▸ Problem 1
Answer these questions from the article on Z for Zachariah:
(a) Who is listed as the cover artist?
(b) Robert C. O'Brien was the pen name of what person?
(c) How old is Ann Burden?
▸ Problem 2
Edit the article on Z for Zachariah: reproduce it from "Z for Zachariah is" up to and including "an isolated microclimate.", replacing "nerve gas" with "radiation".
▸ Problem 3
Resume the article on Z for Zachariah, writing on from its final sentence.

Z for Zachariah
- First edition
- Author: Robert C. O'Brien
- Cover artist: Larry Rostant
- Language: English
- Genre: Science fiction
- Published: 1974 (G K Hall)
- Publication place: United States
- Media type: Hardback, paperback, e-book
- Pages: 192 (276 in hardback version)
- ISBN: 978-1-4169-3921-4 (paperback)

= Z for Zachariah =

1974 novel by Robert C. O'Brien

Z for Zachariah is a post-apocalyptic science fiction novel by American writer Robert C. O'Brien, which was published posthumously in 1974. The name Robert C. O'Brien was the pen name used by Robert Leslie Conly. After the author's death in March 1973, his wife Sally M. Conly and daughter Jane Leslie Conly completed the work, guided by his notes. Set in the continental territory of the United States, it is written from the first-person perspective as the diary of sixteen-year-old Ann Burden. Burden has survived nuclear war and nerve gas by living in a small valley with an isolated microclimate.

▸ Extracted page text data
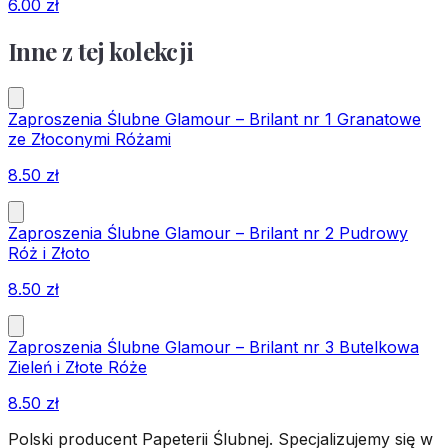
6.00
zł
Inne z tej kolekcji
Zaproszenia Ślubne Glamour – Brilant nr 1 Granatowe
ze Złoconymi Różami
8.50
zł
Zaproszenia Ślubne Glamour – Brilant nr 2 Pudrowy
Róż i Złoto
8.50
zł
Zaproszenia Ślubne Glamour – Brilant nr 3 Butelkowa
Zieleń i Złote Róże
8.50
zł
Polski producent Papeterii Ślubnej. Specjalizujemy się w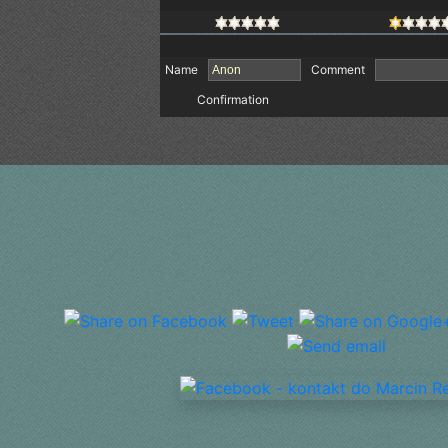
Name
Comment
Confirmation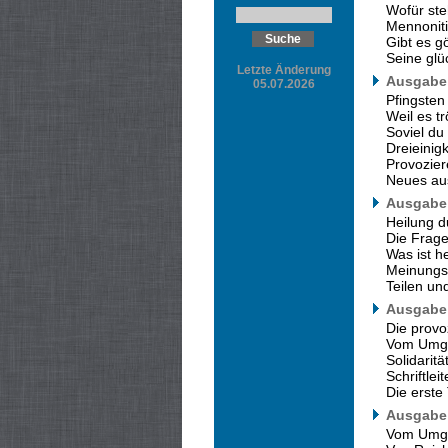
Wofür ste
Mennonit
Gibt es g
Seine glü
Letzte Änderung
Ausgabe 
05.07.2026
Pfingsten 
Weil es tr
Soviel du
Dreieinig
Provozier
Neues au
Ausgabe 
Heilung 
Die Frage
Was ist he
Meinungsf
Teilen un
Ausgabe 
Die provo
Vom Umgan
Solidarit
Schriftle
Die erste
Ausgabe 
Vom Umgan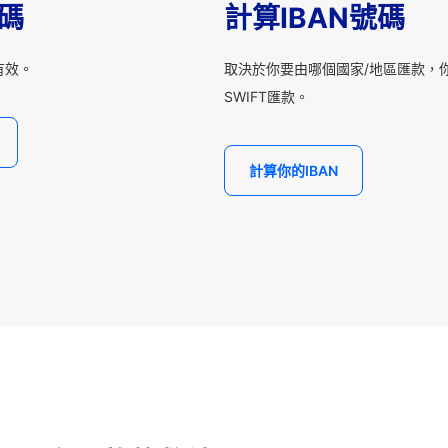
T碼
計算IBAN號碼
有效。
取決於你要由哪個國家/地區匯款，你
SWIFT匯款。
計算你的IBAN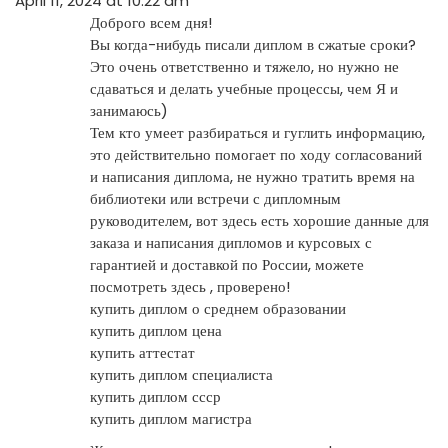
April 11, 2024 at 10:22 am
Доброго всем дня!
Вы когда-нибудь писали диплом в сжатые сроки?
Это очень ответственно и тяжело, но нужно не
сдаваться и делать учебные процессы, чем Я и
занимаюсь)
Тем кто умеет разбираться и гуглить информацию,
это действительно помогает по ходу согласований
и написания диплома, не нужно тратить время на
библиотеки или встречи с дипломным
руководителем, вот здесь есть хорошие данные для
заказа и написания дипломов и курсовых с
гарантией и доставкой по России, можете
посмотреть здесь , проверено!
купить диплом о среднем образовании
купить диплом цена
купить аттестат
купить диплом специалиста
купить диплом ссср
купить диплом магистра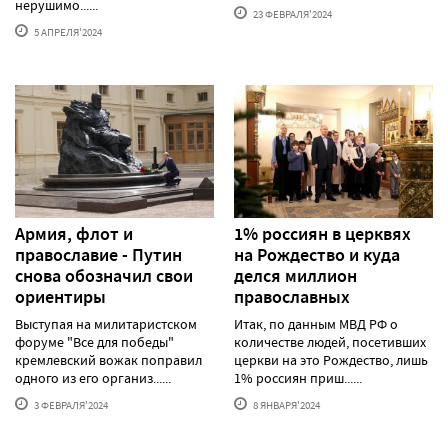
нерушимо......
23 ФЕВРАЛЯ'2024
5 АПРЕЛЯ'2024
Армия, флот и
1% россиян в церквях
православие - Путин
на Рождество и куда
снова обозначил свои
делся миллион
ориентиры
православных
Выступая на милитаристском
Итак, по данным МВД РФ о
форуме "Все для победы"
количестве людей, посетивших
кремлевский вожак поправил
церкви на это Рождество, лишь
одного из его организ......
1% россиян приш......
3 ФЕВРАЛЯ'2024
8 ЯНВАРЯ'2024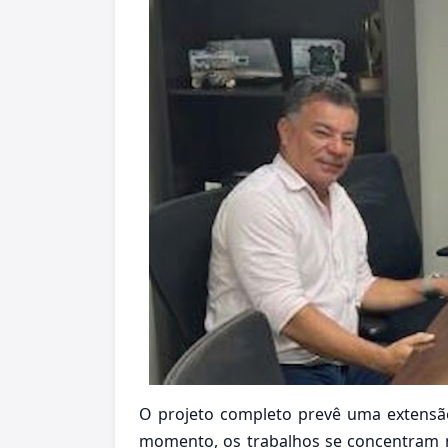
O projeto completo prevê uma extensão
momento, os trabalhos se concentram n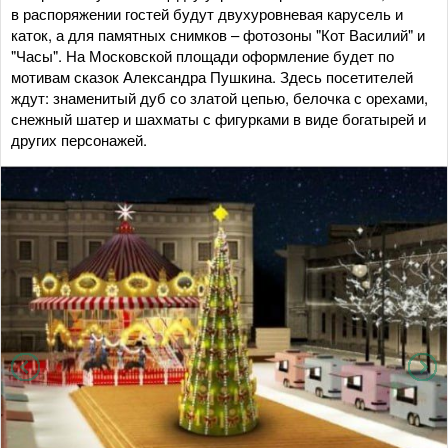
в распоряжении гостей будут двухуровневая карусель и
каток, а для памятных снимков – фотозоны "Кот Василий" и
"Часы". На Московской площади оформление будет по
мотивам сказок Александра Пушкина. Здесь посетителей
ждут: знаменитый дуб со златой цепью, белочка с орехами,
снежный шатер и шахматы с фигурками в виде богатырей и
других персонажей.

▸ Task output 1
(a) Larry Rostant
(b) Robert Leslie Conly
(c) Sixteen

▸ Task output 2
Z for Zachariah is a post-apocalyptic science fiction novel by American writer Robert C. O'Brien, which was published posthumously in 1974. The name Robert C. O'Brien was the pen name used by Robert Leslie Conly. After the author's death in March 1973, his wife Sally M. Conly and daughter Jane Leslie Conly completed the work, guided by his notes. Set in the continental territory of the United States, it is written from the first-person perspective as the diary of sixteen-year-old Ann Burden. Burden has survived nuclear war and radiation by living in a small valley with an isolated microclimate.

▸ Task output 3
According to Sally Conly in summer 1972, Z for Zachariah would be her husband's "second adult novel" following the months-old science fiction thriller A Report from Group 17. O'Brien had previously established himself as a children's writer with novels The Silver Crown (1968) and Mrs. Frisby and the Rats of NIMH (1971). In the event, Z for Zachariah was a runner-up for the 1976 Jane Addams Children's Book Award and it won the Edgar Award for best mystery fiction in the juvenile category.

==Plot summary==
Ann Burden is a teenage girl who believes she is the last survivor of a nuclear war. Since her family's disappearance on a search expedition, she has lived alone on her farm in a small valley spared from radiation poisoning. A year after the war, a stranger in a radiation-proof suit approaches her valley. Afraid he might be dangerous, Ann hides in a cave and does not warn the man when he mistakenly bathes in a radioactive stream. When he falls ill, her fear of being alone forever leads her to reveal herself to help him. She discovers that the stranger is John Loomis, a chemist who helped design a prototype radiation-proof "safe-suit" at an underground lab near Ithaca, New York. Ann moves him into her house and fantasizes about eventually marrying him.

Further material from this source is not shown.